青山学院大学大学院法務研究科卒業。1985年から2014年まで日刊スポーツ新聞社に勤務。退職後にフリーランスのジャーナリストとして活動を開始。

 第96回東京箱根間往復大学駅伝競走を制した青山学院大学では、この1年で4年生が4人退部した。事実上のクビと思われる。元サラリーマンとしては組織の維持のためには仕方なかったのであろうと思うと同時に、それを断行した原晋監督の決断力を感じる。試合直後の会見で真っ先に高校の指導者へのお礼を口にした事情も見えてくるように思う。

■寮で禁じられた飲酒で退部へ

わが母校青山学院大学

 青学大の4年生4人が退部した経緯は、日刊スポーツ電子版1月4日付け「青学V『最弱』から『格好いい4年』厳しさで変化」で明らかにされている。それによると、「3月に勉学、生活態度が乱れていた3人がやめた」という。

 「(原晋監督は)『傍観者になるな』と言い続け、選手たちには意見をぶつけさせた。後輩は『学業をおろそかにするような人と一緒にやりたくない』」という事情だったようである。
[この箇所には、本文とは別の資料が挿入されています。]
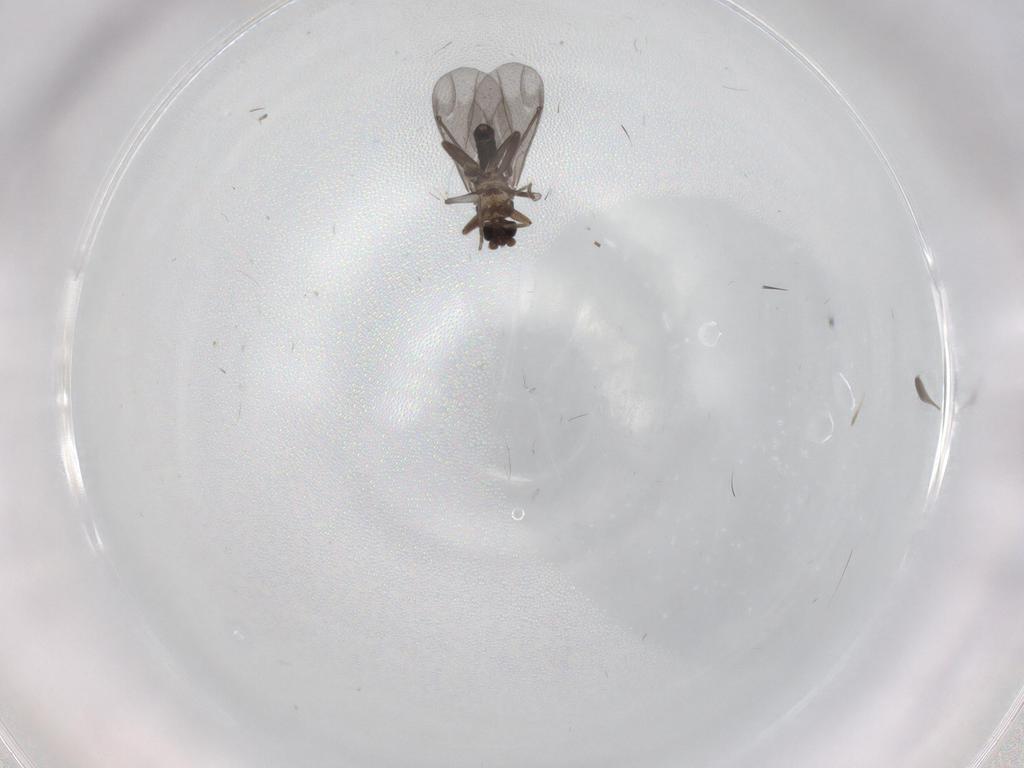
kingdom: Animalia
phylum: Arthropoda
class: Insecta
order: Diptera
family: Phoridae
 さらに6月には1軍ではない寮で規則で禁じている飲酒があり、原晋監督は「こんな4年生にはついていきたくないよね」と厳しい言葉を並べ、「話し合いの末、部から離れてもらう結論に至った」とされている。

■サラリーマンの世界にも通ずるモチベーション低下

 青学大では2年生の終わりの時点で一定のタイムを記録できなければ選手としては継続できないシステムであることは、以前から明らかにされていた。選手として引退勧告を突きつけられた学生は、マネージャー等に転身して部に貢献する、あるいは自ら部を去っていくという選択肢になるようである。
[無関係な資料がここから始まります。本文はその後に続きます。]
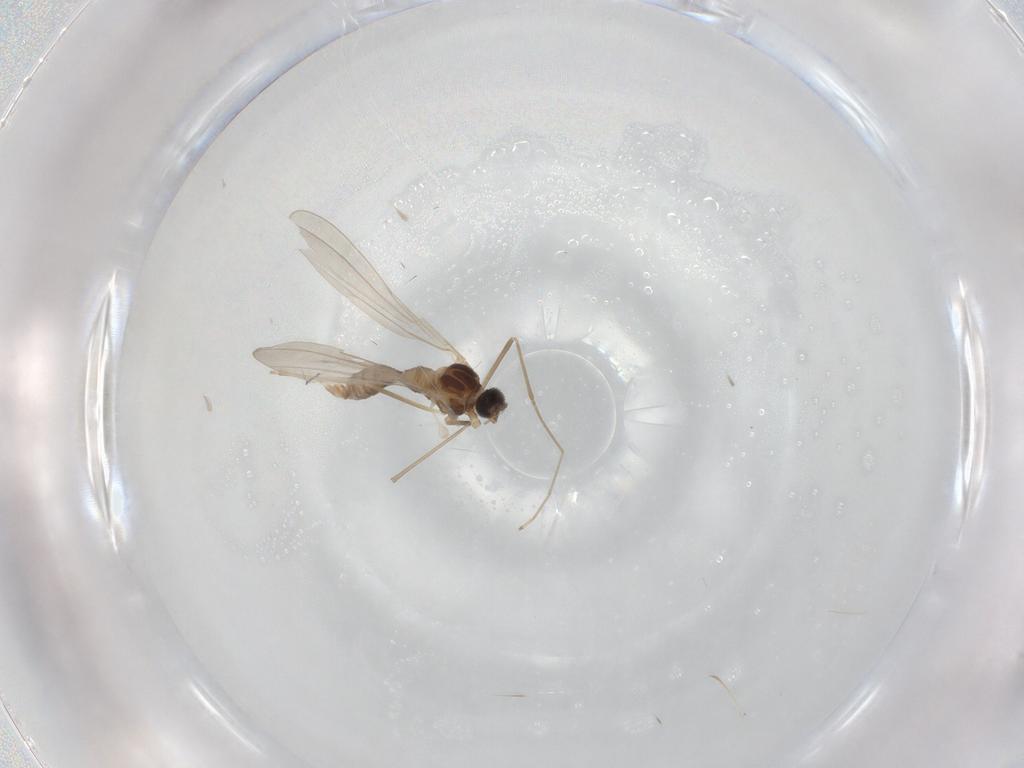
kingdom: Animalia
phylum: Arthropoda
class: Insecta
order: Diptera
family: Cecidomyiidae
 通常の大学の部活動ではそのような方法でシステマティックに引退勧告することはあまり考えられないが、箱根駅伝で勝つという使命を負った部としては「学生たち全員で切磋琢磨して」という綺麗事だけの活動では許されないのであろう。

 それでも最上級生になって箱根出場は難しいと感じる、あるいは自主性ゆえに「昔ほど気力がない」と精神面から衰えてくる選手が出ても不思議はない。そのような選手の存在が、組織全体のモチベーションを低下させるのは想像に難くない。

 サラリーマンとしてほぼ30年勤務した僕としては、会社でその類の問題を間近で見てきた。そのために僕が在籍していた日刊スポーツ新聞社でも「第二の人生を支援する制度」という名目で早期退職制度を実施している。聞く所によると、メガバンクなどではラインから外れた者は銀行に残るのは難しく、50歳以上は上級管理職以外はいない状況になるという。
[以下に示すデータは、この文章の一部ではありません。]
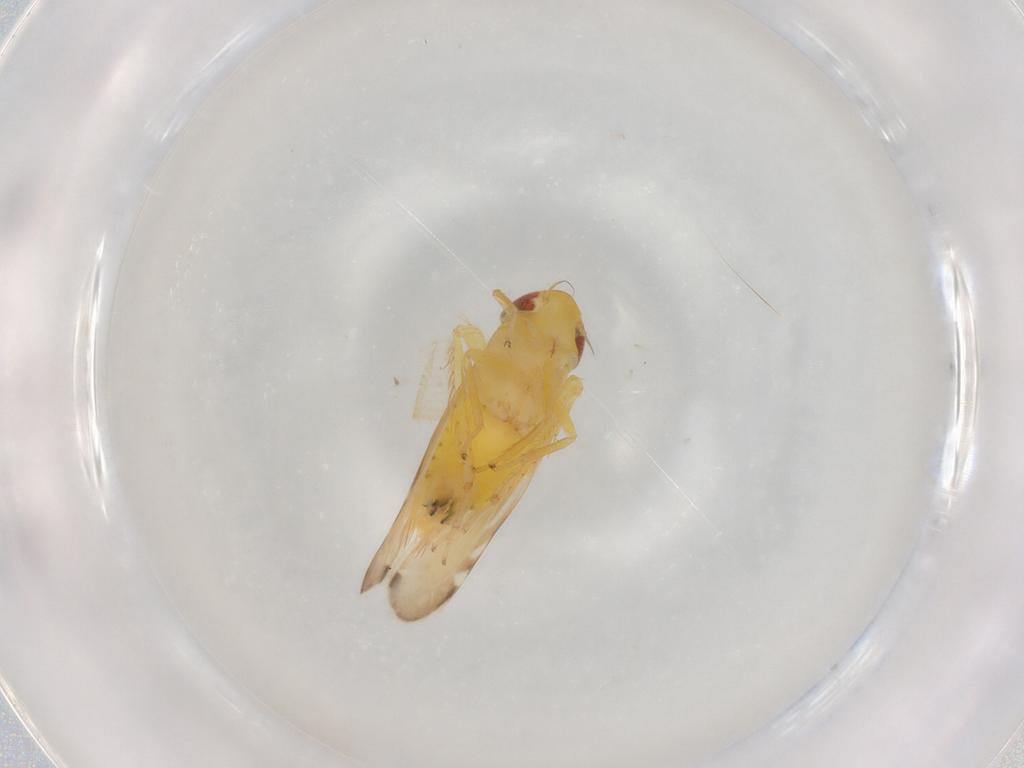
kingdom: Animalia
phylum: Arthropoda
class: Insecta
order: Hemiptera
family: Cicadellidae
 2019年度、原晋監督はこの問題に直面したと言っていい。

■組織のトップの責務「泣いて馬謖を斬る」

 ここから先は伝えられる範囲での、僕の想像である。

 原晋監督の出した結論は、4人を部から離れさせることであった。その心境は「泣いて馬謖を斬る」だったのかもしれないが、同時に組織のトップがやらなければならないことである。そこで緩んだ組織を立て直し、最終的には大目標の箱根駅伝優勝を達成したのだから、その決断は正しかったと言っていい。

 以前、原晋監督が高校生を取る時のポイントをテレビで語っていたことがあるが「自分で意思表示が出来る」「寮でみんなとうまくやっていける」などを挙げていた。常識的に考えれば素質の高い選手を集めるのが最優先だと思うのだが、そうしないのは、要は箱根駅伝は団体競技でありチーム力を高める方法で勝つのが合理的であると判断しているのであろう。目先のことを考えれば1秒でも速い選手を獲得したくなるが、その選手が組織の力を低下させる要因となるリスクがあれば、獲得を避けるという考えがあるに違いない。

■高校の指導者へのお礼を真っ先に口にした理由は?

 4人の退部に話を戻そう。注目したいのは、4人の退部について他の部員から思いをぶつけさせていることである。部の責任者として4人に「お前ら辞めろ」と引導を渡すことも出来たであろうが、そうせずに同期生や後輩に考えを言わせ、特に4人目については「話し合いの末、部から離れてもらう結論に至った」という形を取った。

 この辺りは権力を持つ者が独裁的に権限を振るうのではなく、組織の構成員から「もう君は辞めた方がいい」と言わせることで、辞める者も、残る部員も納得できる方法を取ったのだと思う。去りゆく者が21歳、22歳という若者であることを思えば当然のことなのかもしれない。

 以上の点をベースにすると、試合直後の原晋監督の「全国の高校の指導者の先生方には、こんなに優秀な人材を青山学院に送っていただいたことに御礼を言いたいです」という発言の真意も見えてくるように思う。青学大の選手は原晋監督がスカウトしてきたはず。自ら招いておきながら卒業前に4人も部を離れさせてしまったら、高校の指導者としてもその後選手を送ることを躊躇しかねない。

 そうしたことを考えた上で、真っ先にお礼を口にしたのではないかと思う。組織のレベルの維持・向上を考えれば、選手の供給元への十分な説明は必要であり、今年は特にそれが求められると考えたのではないか。(大学スポーツでは、そういうリスクがあることも分かってください)(リスクを承知の上で選手を送ってくれてありがとう)と言いたかったのだと思う。

 このように眺めてみると駅伝の世界はなかなか奥が深いと、様々な報道を見て感じた次第である。